Apesar da decisão de não disputar o cargo de governador, Capitão Wagner garantiu que a relação com a bancada oposicionista seguirá a mesma, sem qualquer distanciamento ou desentendimento. No entanto, o mesmo não acontecerá em relação a seu antigo aliado, o deputado federal Cabo Sabino. Não há mais ânimo nem disposição entre os dois para uma relação amigável.

Rompimento

Desde o segundo semestre do ano passado, desentendimentos entre os dois parlamentares foram evidenciados nas redes sociais. Sabino havia se comprometido a apoiar Wagner na disputa ao Governo do Estado ou ao Senado, mas disse, em vídeo na Internet, que lançaria candidatura a deputado estadual, caso o colega fosse disputar uma vaga na Câmara Federal.

No entanto, após ouvir apoiadores, Sabino resolveu manter a postulação a deputado federal, o que dividirá votos dos dois. Em 2014, quando foram eleitos em dobradinha, Wagner obteve 194.239 votos e Sabino, 120.485. Ele foi o 12º deputado federal mais bem votado do Ceará, e Wagner, o candidato a deputado estadual com mais votos na história da Assembleia.

Com o senador Tasso Jereissati e Capitão Wagner fora da disputa majoritária no Estado, o ex-presidente do PSDB, Luiz Pontes, disse que a oposição já estaria no “plano D”, e não mais no B ou C. Na manhã de ontem, ele se reuniu, em um almoço, com os dirigentes do PR, Roberto Pessoa e Lúcio Alcântara, e com o ex-presidente do extinto Tribunal de Contas dos Municípios (TCM), Domingos Filho. A bancada decidiu que vai insistir nas pesquisas internas para definir quem será o escolhido para a disputa, e ele garante que o Estado não ficará sem um candidato oposicionista em 2018.

Dificuldades

Principal liderança do grupo no Ceará, Tasso Jereissati está no exterior, mas se reunirá com a bancada até o fim do mês. “Temos que ver logo isso, temos que colocar um nome na rua, porque agora só tem o nome do governador. Ele está sozinho e isso não é bom para a democracia”, opinou Luiz Pontes.

Para ele, o principal empecilho para apoio ao nome de Wagner foi o fator Jair Bolsonaro, visto que houve impedimento de Tasso a pedido de voto para o presidenciável. “Voltamos à estaca zero, mas ele (Capitão Wagner) vai apoiar o nosso candidato. Ele é um nome forte, não somente como candidato”, disse Pontes.
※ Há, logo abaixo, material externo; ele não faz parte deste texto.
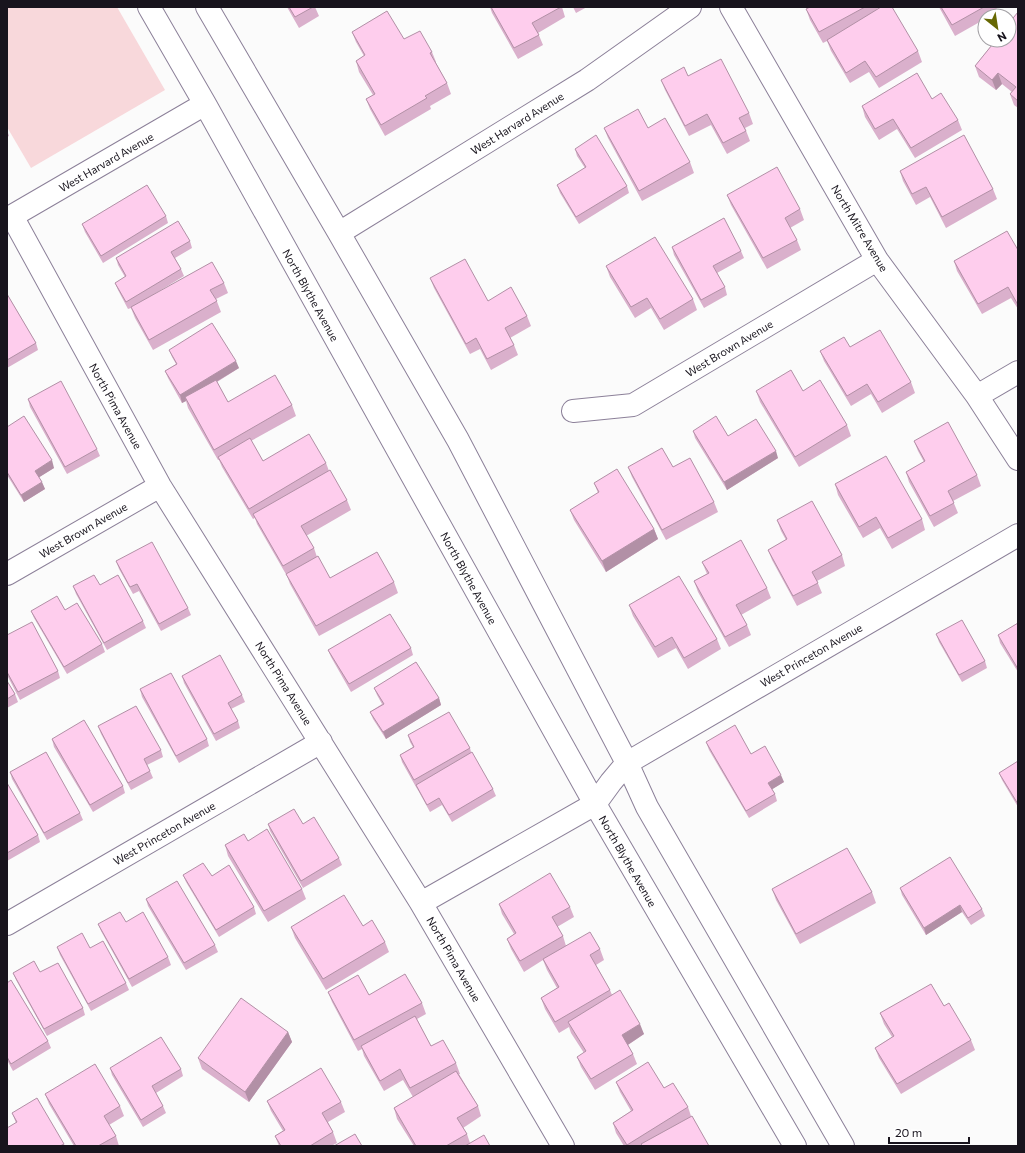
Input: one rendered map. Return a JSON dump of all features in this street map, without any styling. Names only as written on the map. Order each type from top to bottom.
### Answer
[{"type":"street","name":"North Blythe Avenue","points":[[149,7],[205,104],[595,804],[795,1146]]},
{"type":"street","points":[[207,7],[458,440],[627,763],[647,807],[843,1146]]},
{"type":"street","name":"West Harvard Avenue","points":[[339,233],[586,80],[690,7]]},
{"type":"street","name":"North Mitre Avenue","points":[[731,7],[877,260],[977,396],[1018,459]]},
{"type":"street","name":"West Harvard Avenue","points":[[10,218],[205,104]]},
{"type":"street","name":"North Pima Avenue","points":[[10,218],[160,486],[421,903],[563,1146]]},
{"type":"street","name":"West Brown Avenue","points":[[573,411],[633,405],[877,260]]},
{"type":"street","points":[[977,396],[1018,372]]},
{"type":"street","name":"West Brown Avenue","points":[[7,574],[160,486]]},
{"type":"street","name":"West Princeton Avenue","points":[[595,804],[610,782],[627,763],[1018,535]]},
{"type":"street","name":"West Princeton Avenue","points":[[7,924],[321,742]]},
{"type":"street","points":[[421,903],[595,804]]},
{"type":"shaded area","points":[[7,7],[117,7],[165,90],[31,168],[7,127]]},
{"type":"building","points":[[289,7],[313,7],[295,17]]},
{"type":"building","points":[[491,7],[561,7],[532,23],[539,35],[514,48]]},
{"type":"building","points":[[810,7],[865,7],[819,32],[806,9]]},
{"type":"building","points":[[881,7],[892,7],[918,51],[876,77],[865,61],[846,73],[827,40]]},
{"type":"building","points":[[941,7],[984,7],[977,8],[977,11],[952,25]]},
{"type":"building","points":[[387,11],[404,39],[420,31],[432,52],[430,53],[447,83],[425,96],[427,98],[381,125],[366,99],[375,94],[356,61],[365,55],[352,32]]},
{"type":"building","points":[[1018,12],[1018,101],[1010,94],[1016,87],[998,73],[992,80],[975,66],[990,48],[1017,48]]},
{"type":"building","points":[[721,59],[749,113],[739,118],[746,131],[723,143],[707,114],[685,126],[661,80],[684,67],[688,76]]},
{"type":"building","points":[[917,73],[932,99],[941,93],[958,120],[911,148],[893,119],[875,129],[862,106]]},
{"type":"building","points":[[638,109],[648,128],[665,118],[690,162],[639,191],[604,128]]},
{"type":"building","points":[[596,135],[627,186],[576,217],[557,185],[586,167],[575,149]]},
{"type":"building","points":[[964,135],[993,189],[942,217],[926,187],[912,194],[900,171]]},
{"type":"building","points":[[777,167],[800,209],[785,218],[797,240],[763,258],[727,195]]},
{"type":"building","points":[[147,185],[166,216],[101,256],[82,224]]},
{"type":"building","points":[[724,218],[741,251],[713,266],[725,287],[701,300],[672,247]]},
{"type":"building","points":[[178,221],[190,241],[171,252],[181,269],[126,302],[115,283],[126,276],[116,258]]},
{"type":"building","points":[[1007,231],[1018,250],[1018,305],[1008,287],[978,304],[954,261]]},
{"type":"building","points":[[655,237],[693,299],[660,319],[647,298],[631,307],[606,266]]},
{"type":"building","points":[[465,259],[488,301],[511,287],[527,316],[505,328],[514,345],[487,359],[476,338],[466,344],[430,278]]},
{"type":"building","points":[[212,262],[224,283],[210,290],[217,301],[149,340],[131,307]]},
{"type":"building","points":[[7,294],[36,343],[7,360]]},
{"type":"building","points":[[212,323],[236,361],[180,395],[165,371],[177,364],[169,350]]},
{"type":"building","points":[[880,330],[911,382],[878,402],[867,384],[847,396],[820,351],[844,337],[850,347]]},
{"type":"building","points":[[791,370],[803,391],[820,380],[847,425],[795,457],[756,391]]},
{"type":"building","points":[[275,375],[292,405],[214,450],[185,397],[216,380],[228,402]]},
{"type":"building","points":[[61,381],[97,449],[65,467],[28,399]]},
{"type":"building","points":[[24,416],[52,460],[35,471],[42,482],[21,495],[7,472],[7,427]]},
{"type":"building","points":[[716,416],[728,436],[756,419],[776,451],[724,482],[693,431]]},
{"type":"building","points":[[948,422],[977,475],[948,491],[954,503],[930,516],[906,472],[925,461],[914,441]]},
{"type":"building","points":[[309,434],[326,463],[249,509],[218,457],[250,438],[263,461]]},
{"type":"building","points":[[662,448],[673,467],[690,458],[714,502],[662,530],[628,467]]},
{"type":"building","points":[[886,456],[922,519],[888,538],[876,517],[859,527],[835,484]]},
{"type":"building","points":[[617,469],[654,529],[602,561],[570,510],[599,492],[594,483]]},
{"type":"building","points":[[330,470],[347,500],[301,526],[314,548],[283,566],[253,514]]},
{"type":"building","points":[[812,501],[842,555],[812,572],[818,583],[793,596],[768,550],[787,539],[777,520]]},
{"type":"building","points":[[741,540],[767,588],[736,605],[747,625],[725,637],[694,581],[709,573],[702,562]]},
{"type":"building","points":[[152,542],[188,608],[159,624],[137,584],[130,587],[116,561]]},
{"type":"building","points":[[377,552],[394,582],[316,626],[286,574],[318,556],[330,578]]},
{"type":"building","points":[[94,575],[100,585],[118,575],[143,621],[104,643],[73,586]]},
{"type":"building","points":[[679,576],[717,639],[684,658],[672,637],[655,647],[629,605]]},
{"type":"building","points":[[57,596],[65,610],[77,603],[102,644],[64,667],[31,611]]},
{"type":"building","points":[[390,614],[411,648],[349,684],[328,650]]},
{"type":"building","points":[[962,620],[985,661],[959,675],[936,634]]},
{"type":"building","points":[[32,622],[58,671],[18,692],[7,672],[7,635]]},
{"type":"building","points":[[1018,623],[1018,669],[998,635]]},
{"type":"building","points":[[220,655],[242,695],[228,703],[238,721],[214,734],[182,676]]},
{"type":"building","points":[[416,662],[439,698],[383,732],[370,712],[384,704],[374,688]]},
{"type":"building","points":[[171,673],[207,739],[176,756],[140,689]]},
{"type":"building","points":[[7,681],[15,694],[7,699]]},
{"type":"building","points":[[136,706],[161,750],[144,759],[150,771],[128,783],[98,726]]},
{"type":"building","points":[[449,712],[470,748],[414,780],[400,755],[414,747],[408,735]]},
{"type":"building","points":[[84,720],[123,786],[90,805],[52,739]]},
{"type":"building","points":[[735,725],[751,754],[765,746],[781,775],[768,783],[775,794],[746,811],[706,742]]},
{"type":"building","points":[[46,752],[80,813],[44,833],[10,772]]},
{"type":"building","points":[[472,752],[493,789],[449,815],[439,798],[427,805],[416,785]]},
{"type":"building","points":[[1018,761],[1018,804],[999,773]]},
{"type":"building","points":[[7,783],[38,835],[7,853]]},
{"type":"building","points":[[294,809],[303,824],[314,817],[339,858],[301,881],[268,824]]},
{"type":"building","points":[[267,829],[302,889],[264,911],[225,845],[244,834],[248,841]]},
{"type":"building","points":[[847,848],[872,892],[796,934],[772,889]]},
{"type":"building","points":[[950,857],[982,909],[968,918],[960,905],[924,928],[900,888]]},
{"type":"building","points":[[203,863],[212,876],[229,865],[254,907],[216,930],[183,875]]},
{"type":"building","points":[[550,873],[570,907],[552,917],[563,936],[520,961],[507,939],[516,933],[499,904]]},
{"type":"building","points":[[177,881],[215,945],[184,963],[146,899]]},
{"type":"building","points":[[344,895],[363,926],[372,920],[385,942],[323,979],[291,927]]},
{"type":"building","points":[[120,912],[126,922],[143,912],[168,957],[129,979],[98,924]]},
{"type":"building","points":[[590,932],[600,949],[590,955],[610,990],[555,1022],[541,998],[559,987],[543,959]]},
{"type":"building","points":[[82,933],[90,948],[103,941],[126,983],[88,1004],[57,947]]},
{"type":"building","points":[[34,961],[40,972],[58,963],[83,1008],[44,1029],[13,973]]},
{"type":"building","points":[[405,974],[422,1003],[354,1040],[328,992],[358,975],[369,995]]},
{"type":"building","points":[[11,980],[48,1041],[11,1064],[7,1057],[7,983]]},
{"type":"building","points":[[931,984],[944,1006],[949,1003],[971,1040],[897,1084],[875,1048],[894,1036],[880,1013]]},
{"type":"building","points":[[620,990],[640,1024],[622,1035],[633,1054],[591,1079],[577,1057],[586,1051],[568,1022]]},
{"type":"building","points":[[241,998],[288,1032],[245,1092],[198,1058]]},
{"type":"building","points":[[415,1016],[431,1046],[443,1040],[456,1063],[410,1088],[400,1069],[380,1081],[361,1046]]},
{"type":"building","points":[[161,1037],[181,1069],[152,1086],[163,1106],[141,1120],[110,1068]]},
{"type":"building","points":[[648,1062],[664,1088],[673,1083],[688,1107],[627,1145],[613,1123],[633,1110],[616,1082]]},
{"type":"building","points":[[95,1064],[120,1106],[104,1116],[116,1136],[98,1146],[76,1146],[45,1094]]},
{"type":"building","points":[[321,1068],[341,1102],[322,1113],[333,1132],[310,1146],[281,1146],[275,1136],[285,1130],[267,1101]]},
{"type":"building","points":[[456,1071],[478,1106],[457,1118],[467,1134],[446,1146],[416,1146],[394,1108]]},
{"type":"building","points":[[37,1098],[64,1144],[60,1146],[7,1146],[7,1128],[17,1122],[12,1113]]},
{"type":"building","points":[[692,1116],[709,1146],[643,1146],[641,1144]]},
{"type":"building","points":[[355,1134],[362,1146],[334,1146]]},
{"type":"building","points":[[484,1135],[490,1146],[465,1146]]}]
Ele admitiu que a oposição tem dificuldades para encontrar um nome, mas lembrou que, em 2014, o nome de Camilo Santana só foi definido na base governista no último momento.

Presidente do PR, o ex-governador Lúcio Alcântara disse que, “no momento certo”, a oposição terá um nome, mas, por enquanto, não há candidato. No entanto, ele ressaltou que as legendas de oposição estão unidas, e isso é importante neste momento.

Questionado sobre a saída de dois membros da agremiação, o dirigente afirmou que não pode forçar ninguém a ficar no partido. “Não tenho nenhuma confirmação dele (Wagner), mas é preciso respeitar a decisão das pessoas. Lamentamos, mas sai um aqui e entra outro. Isso é um fenômeno natural da política”.